[Data excerpts]
+++

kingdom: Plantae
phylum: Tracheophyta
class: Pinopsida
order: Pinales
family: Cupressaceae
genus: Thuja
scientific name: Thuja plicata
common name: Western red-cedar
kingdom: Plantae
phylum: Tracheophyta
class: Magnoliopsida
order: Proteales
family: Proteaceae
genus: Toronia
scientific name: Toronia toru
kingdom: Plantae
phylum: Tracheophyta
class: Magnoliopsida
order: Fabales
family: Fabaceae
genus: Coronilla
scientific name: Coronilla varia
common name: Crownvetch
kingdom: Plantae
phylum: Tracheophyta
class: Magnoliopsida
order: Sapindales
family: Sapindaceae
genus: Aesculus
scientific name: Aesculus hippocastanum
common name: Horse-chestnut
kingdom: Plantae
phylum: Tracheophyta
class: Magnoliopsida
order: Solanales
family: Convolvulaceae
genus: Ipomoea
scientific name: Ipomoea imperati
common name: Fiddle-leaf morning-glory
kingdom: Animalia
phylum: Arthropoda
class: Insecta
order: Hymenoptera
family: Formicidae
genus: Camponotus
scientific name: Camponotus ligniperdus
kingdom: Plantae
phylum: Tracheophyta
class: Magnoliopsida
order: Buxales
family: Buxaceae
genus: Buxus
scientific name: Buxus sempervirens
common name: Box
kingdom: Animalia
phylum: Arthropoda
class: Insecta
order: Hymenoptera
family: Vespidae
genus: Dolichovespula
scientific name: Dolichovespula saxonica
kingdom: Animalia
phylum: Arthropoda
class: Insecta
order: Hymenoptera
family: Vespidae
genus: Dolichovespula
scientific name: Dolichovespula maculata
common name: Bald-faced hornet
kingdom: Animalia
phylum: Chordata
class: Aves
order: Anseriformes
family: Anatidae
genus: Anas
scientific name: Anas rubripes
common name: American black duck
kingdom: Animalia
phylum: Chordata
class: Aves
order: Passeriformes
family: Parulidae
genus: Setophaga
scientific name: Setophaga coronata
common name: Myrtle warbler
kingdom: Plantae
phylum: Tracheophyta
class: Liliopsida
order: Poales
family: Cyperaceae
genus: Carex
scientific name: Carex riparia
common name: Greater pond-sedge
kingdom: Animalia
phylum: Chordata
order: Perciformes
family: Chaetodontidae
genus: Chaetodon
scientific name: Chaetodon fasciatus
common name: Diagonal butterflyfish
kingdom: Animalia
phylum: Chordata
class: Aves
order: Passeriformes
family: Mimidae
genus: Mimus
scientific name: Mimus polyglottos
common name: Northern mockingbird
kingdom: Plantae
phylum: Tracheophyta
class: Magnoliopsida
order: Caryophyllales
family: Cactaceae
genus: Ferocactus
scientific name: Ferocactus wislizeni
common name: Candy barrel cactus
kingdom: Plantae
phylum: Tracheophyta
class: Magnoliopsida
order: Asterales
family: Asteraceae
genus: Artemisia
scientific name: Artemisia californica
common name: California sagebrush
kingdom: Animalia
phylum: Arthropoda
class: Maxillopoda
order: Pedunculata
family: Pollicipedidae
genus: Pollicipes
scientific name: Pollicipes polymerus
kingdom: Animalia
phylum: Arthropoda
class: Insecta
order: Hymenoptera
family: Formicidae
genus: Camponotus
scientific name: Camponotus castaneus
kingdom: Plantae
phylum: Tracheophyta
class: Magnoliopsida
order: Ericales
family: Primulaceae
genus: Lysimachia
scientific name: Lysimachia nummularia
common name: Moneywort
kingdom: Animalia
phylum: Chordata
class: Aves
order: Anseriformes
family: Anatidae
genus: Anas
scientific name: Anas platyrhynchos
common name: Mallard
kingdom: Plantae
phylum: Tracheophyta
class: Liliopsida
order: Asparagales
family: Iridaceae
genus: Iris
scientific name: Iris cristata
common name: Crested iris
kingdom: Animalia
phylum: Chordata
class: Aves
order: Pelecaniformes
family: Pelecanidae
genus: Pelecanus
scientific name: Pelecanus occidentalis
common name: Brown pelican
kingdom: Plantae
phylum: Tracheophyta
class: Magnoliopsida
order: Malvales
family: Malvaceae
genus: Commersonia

+++

*TO DO*. Swap "scientific name" for "binomial name" everywhere in the lines above and leave everything else unchanged.

*RESULT FOR THIS TASK*.
kingdom: Plantae
phylum: Tracheophyta
class: Pinopsida
order: Pinales
family: Cupressaceae
genus: Thuja
binomial name: Thuja plicata
common name: Western red-cedar
kingdom: Plantae
phylum: Tracheophyta
class: Magnoliopsida
order: Proteales
family: Proteaceae
genus: Toronia
binomial name: Toronia toru
kingdom: Plantae
phylum: Tracheophyta
class: Magnoliopsida
order: Fabales
family: Fabaceae
genus: Coronilla
binomial name: Coronilla varia
common name: Crownvetch
kingdom: Plantae
phylum: Tracheophyta
class: Magnoliopsida
order: Sapindales
family: Sapindaceae
genus: Aesculus
binomial name: Aesculus hippocastanum
common name: Horse-chestnut
kingdom: Plantae
phylum: Tracheophyta
class: Magnoliopsida
order: Solanales
family: Convolvulaceae
genus: Ipomoea
binomial name: Ipomoea imperati
common name: Fiddle-leaf morning-glory
kingdom: Animalia
phylum: Arthropoda
class: Insecta
order: Hymenoptera
family: Formicidae
genus: Camponotus
binomial name: Camponotus ligniperdus
kingdom: Plantae
phylum: Tracheophyta
class: Magnoliopsida
order: Buxales
family: Buxaceae
genus: Buxus
binomial name: Buxus sempervirens
common name: Box
kingdom: Animalia
phylum: Arthropoda
class: Insecta
order: Hymenoptera
family: Vespidae
genus: Dolichovespula
binomial name: Dolichovespula saxonica
kingdom: Animalia
phylum: Arthropoda
class: Insecta
order: Hymenoptera
family: Vespidae
genus: Dolichovespula
binomial name: Dolichovespula maculata
common name: Bald-faced hornet
kingdom: Animalia
phylum: Chordata
class: Aves
order: Anseriformes
family: Anatidae
genus: Anas
binomial name: Anas rubripes
common name: American black duck
kingdom: Animalia
phylum: Chordata
class: Aves
order: Passeriformes
family: Parulidae
genus: Setophaga
binomial name: Setophaga coronata
common name: Myrtle warbler
kingdom: Plantae
phylum: Tracheophyta
class: Liliopsida
order: Poales
family: Cyperaceae
genus: Carex
binomial name: Carex riparia
common name: Greater pond-sedge
kingdom: Animalia
phylum: Chordata
order: Perciformes
family: Chaetodontidae
genus: Chaetodon
binomial name: Chaetodon fasciatus
common name: Diagonal butterflyfish
kingdom: Animalia
phylum: Chordata
class: Aves
order: Passeriformes
family: Mimidae
genus: Mimus
binomial name: Mimus polyglottos
common name: Northern mockingbird
kingdom: Plantae
phylum: Tracheophyta
class: Magnoliopsida
order: Caryophyllales
family: Cactaceae
genus: Ferocactus
binomial name: Ferocactus wislizeni
common name: Candy barrel cactus
kingdom: Plantae
phylum: Tracheophyta
class: Magnoliopsida
order: Asterales
family: Asteraceae
genus: Artemisia
binomial name: Artemisia californica
common name: California sagebrush
kingdom: Animalia
phylum: Arthropoda
class: Maxillopoda
order: Pedunculata
family: Pollicipedidae
genus: Pollicipes
binomial name: Pollicipes polymerus
kingdom: Animalia
phylum: Arthropoda
class: Insecta
order: Hymenoptera
family: Formicidae
genus: Camponotus
binomial name: Camponotus castaneus
kingdom: Plantae
phylum: Tracheophyta
class: Magnoliopsida
order: Ericales
family: Primulaceae
genus: Lysimachia
binomial name: Lysimachia nummularia
common name: Moneywort
kingdom: Animalia
phylum: Chordata
class: Aves
order: Anseriformes
family: Anatidae
genus: Anas
binomial name: Anas platyrhynchos
common name: Mallard
kingdom: Plantae
phylum: Tracheophyta
class: Liliopsida
order: Asparagales
family: Iridaceae
genus: Iris
binomial name: Iris cristata
common name: Crested iris
kingdom: Animalia
phylum: Chordata
class: Aves
order: Pelecaniformes
family: Pelecanidae
genus: Pelecanus
binomial name: Pelecanus occidentalis
common name: Brown pelican
kingdom: Plantae
phylum: Tracheophyta
class: Magnoliopsida
order: Malvales
family: Malvaceae
genus: Commersonia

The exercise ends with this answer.